In deze zaak heeft de Rechtbank Den Haag op 24 februari 2015 uitspraak gedaan in een bestuursrechtelijke procedure tussen eiser en het college van Burgemeester en wethouders van Delft. Eiser had bezwaar gemaakt tegen een besluit van verweerder, waarin werd vastgesteld dat er geen dwangsommen verschuldigd waren. In een later besluit werd dit bezwaar gegrond verklaard en werd een dwangsom van €140,- toegekend, evenals proceskosten in bezwaar met een wegingsfactor van 0,5. Eiser heeft hiertegen beroep ingesteld.
Tijdens de zitting op 23 januari 2015 is eiser verschenen, bijgestaan door zijn gemachtigde, terwijl verweerder zich liet vertegenwoordigen door zijn gemachtigde. De rechtbank heeft vastgesteld dat de enige kwestie in beroep de vergoeding van de proceskosten in bezwaar betreft. De rechtbank oordeelt dat de door verweerder gehanteerde wegingsfactor van 0,5 voor de proceskostenvergoeding onterecht is, aangezien de zaak inhoudelijk van aard was en niet als 'licht' gekwalificeerd kon worden.
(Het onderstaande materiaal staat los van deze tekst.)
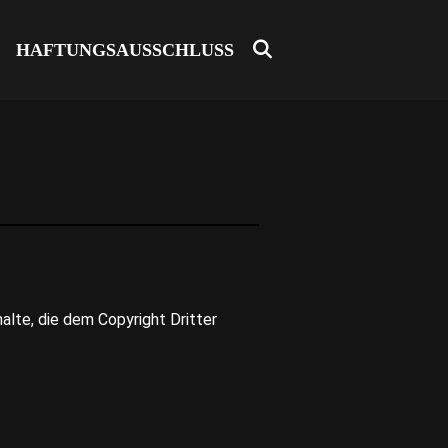
SEARCH
G
HAFTUNGSAUSSCHLUSS
halte, die dem Copyright Dritter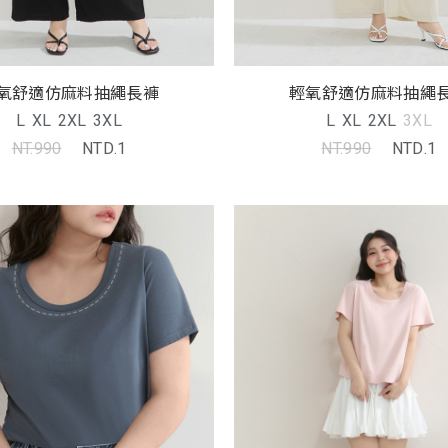
氧舒適仿麻料抽繩長褲
輕氧舒適仿麻料抽繩
L
XL
2XL
3XL
L
XL
2XL
3XL
NT.990
NTD.1
NT.990
NTD.1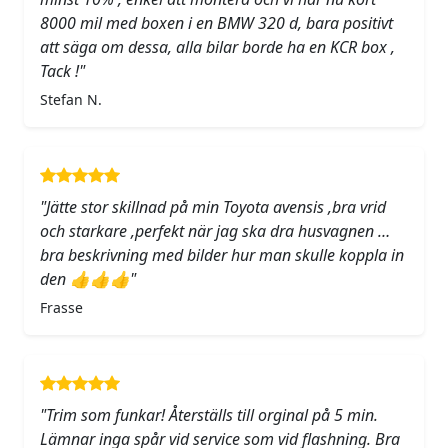
8000 mil med boxen i en BMW 320 d, bara positivt
att säga om dessa, alla bilar borde ha en KCR box ,
Tack !"
Stefan N.
"Jätte stor skillnad på min Toyota avensis ,bra vrid
och starkare ,perfekt när jag ska dra husvagnen …
bra beskrivning med bilder hur man skulle koppla in
den 👍👍👍"
Frasse
"Trim som funkar! Återställs till orginal på 5 min.
Lämnar inga spår vid service som vid flashning. Bra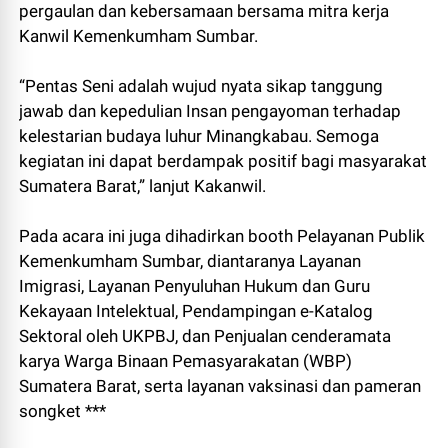
pergaulan dan kebersamaan bersama mitra kerja
Kanwil Kemenkumham Sumbar.
“Pentas Seni adalah wujud nyata sikap tanggung
jawab dan kepedulian Insan pengayoman terhadap
kelestarian budaya luhur Minangkabau. Semoga
kegiatan ini dapat berdampak positif bagi masyarakat
Sumatera Barat,” lanjut Kakanwil.
Pada acara ini juga dihadirkan booth Pelayanan Publik
Kemenkumham Sumbar, diantaranya Layanan
Imigrasi, Layanan Penyuluhan Hukum dan Guru
Kekayaan Intelektual, Pendampingan e-Katalog
Sektoral oleh UKPBJ, dan Penjualan cenderamata
karya Warga Binaan Pemasyarakatan (WBP)
Sumatera Barat, serta layanan vaksinasi dan pameran
songket ***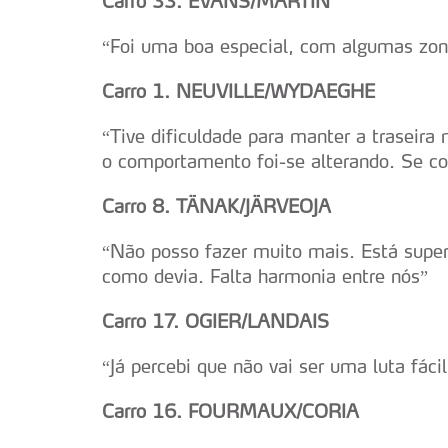
Carro 33. EVANS/MARTIN
“Foi uma boa especial, com algumas zon
Carro 1. NEUVILLE/WYDAEGHE
“Tive dificuldade para manter a traseira
o comportamento foi-se alterando. Se cons
Carro 8. TÄNAK/JÄRVEOJA
“Não posso fazer muito mais. Está supe
como devia. Falta harmonia entre nós”
Carro 17. OGIER/LANDAIS
“Já percebi que não vai ser uma luta fácil
Carro 16. FOURMAUX/CORIA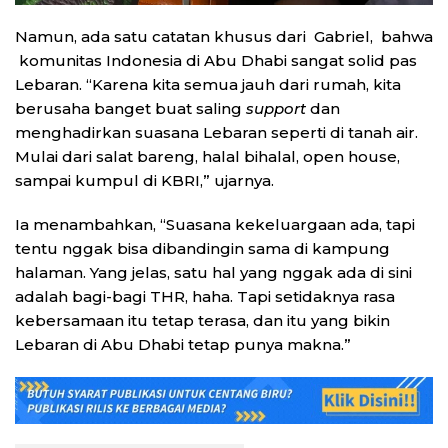
Namun, ada satu catatan khusus dari Gabriel, bahwa
komunitas Indonesia di Abu Dhabi sangat solid pas
Lebaran. “Karena kita semua jauh dari rumah, kita
berusaha banget buat saling
support
dan
menghadirkan suasana Lebaran seperti di tanah air.
Mulai dari salat bareng, halal bihalal, open house,
sampai kumpul di KBRI,” ujarnya.
Ia menambahkan, “Suasana kekeluargaan ada, tapi
tentu nggak bisa dibandingin sama di kampung
halaman. Yang jelas, satu hal yang nggak ada di sini
adalah bagi-bagi THR, haha. Tapi setidaknya rasa
kebersamaan itu tetap terasa, dan itu yang bikin
Lebaran di Abu Dhabi tetap punya makna.”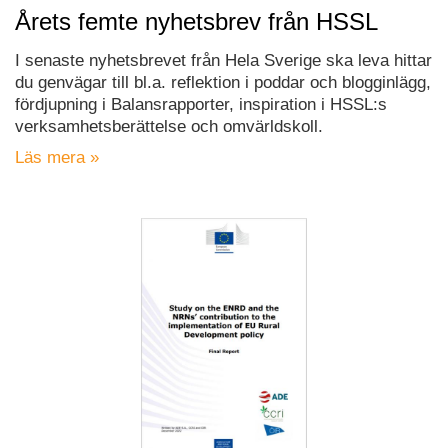
Årets femte nyhetsbrev från HSSL
I senaste nyhetsbrevet från Hela Sverige ska leva hittar
du genvägar till bl.a. reflektion i poddar och blogginlägg,
fördjupning i Balansrapporter, inspiration i HSSL:s
verksamhetsberättelse och omvärldskoll.
Läs mera »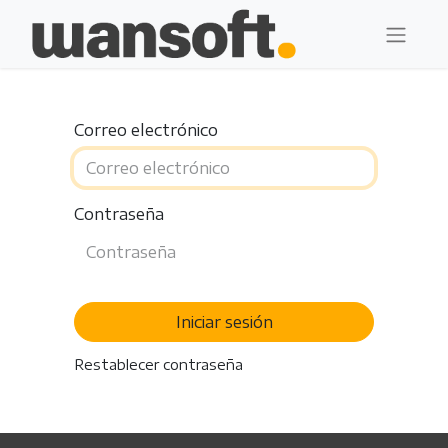
Correo electrónico
Contraseña
Iniciar sesión
Restablecer contraseña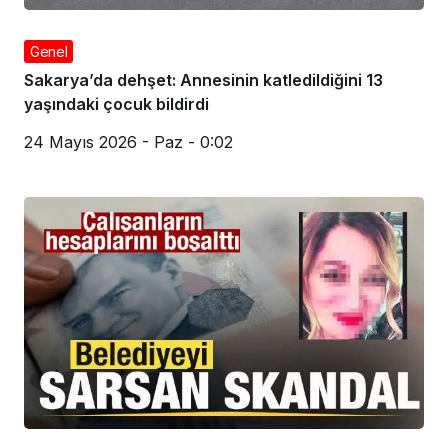
Genel
Sakarya’da dehşet: Annesinin katledildiğini 13
yaşındaki çocuk bildirdi
24 Mayıs 2026 - Paz - 0:02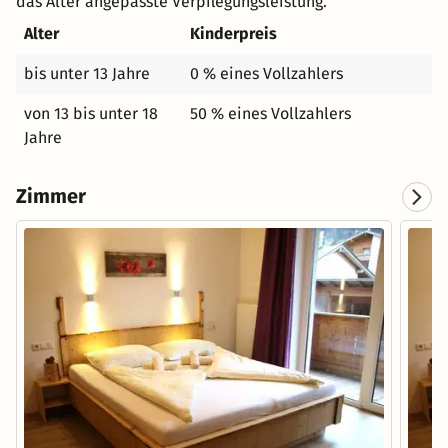
das Alter angepasste Verpflegungsleistung.
Alter
Kinderpreis
bis unter 13 Jahre
0 % eines Vollzahlers
von 13 bis unter 18
50 % eines Vollzahlers
Jahre
Zimmer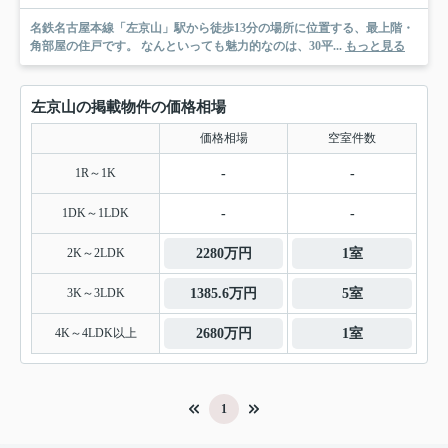
名鉄名古屋本線「左京山」駅から徒歩13分の場所に位置する、最上階・
角部屋の住戸です。 なんといっても魅力的なのは、30平...
もっと見る
左京山の掲載物件の価格相場
価格相場
空室件数
1R～1K
-
-
1DK～1LDK
-
-
2K～2LDK
2280万円
1室
3K～3LDK
1385.6万円
5室
4K～4LDK以上
2680万円
1室
1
De rechtbank heeft het beroep gegrond verklaard en het bestreden besluit vernietigd voor zover het de proceskostenvergoeding betreft. De rechtbank heeft bepaald dat de proceskostenvergoeding in de bezwaarfase vastgesteld wordt op €487,-, met inachtneming van het reeds betaalde bedrag. Tevens is bepaald dat verweerder het door eiser betaalde griffierecht vergoedt. De uitspraak is openbaar uitgesproken en kan binnen zes weken worden aangevochten bij de Afdeling bestuursrechtspraak van de Raad van State.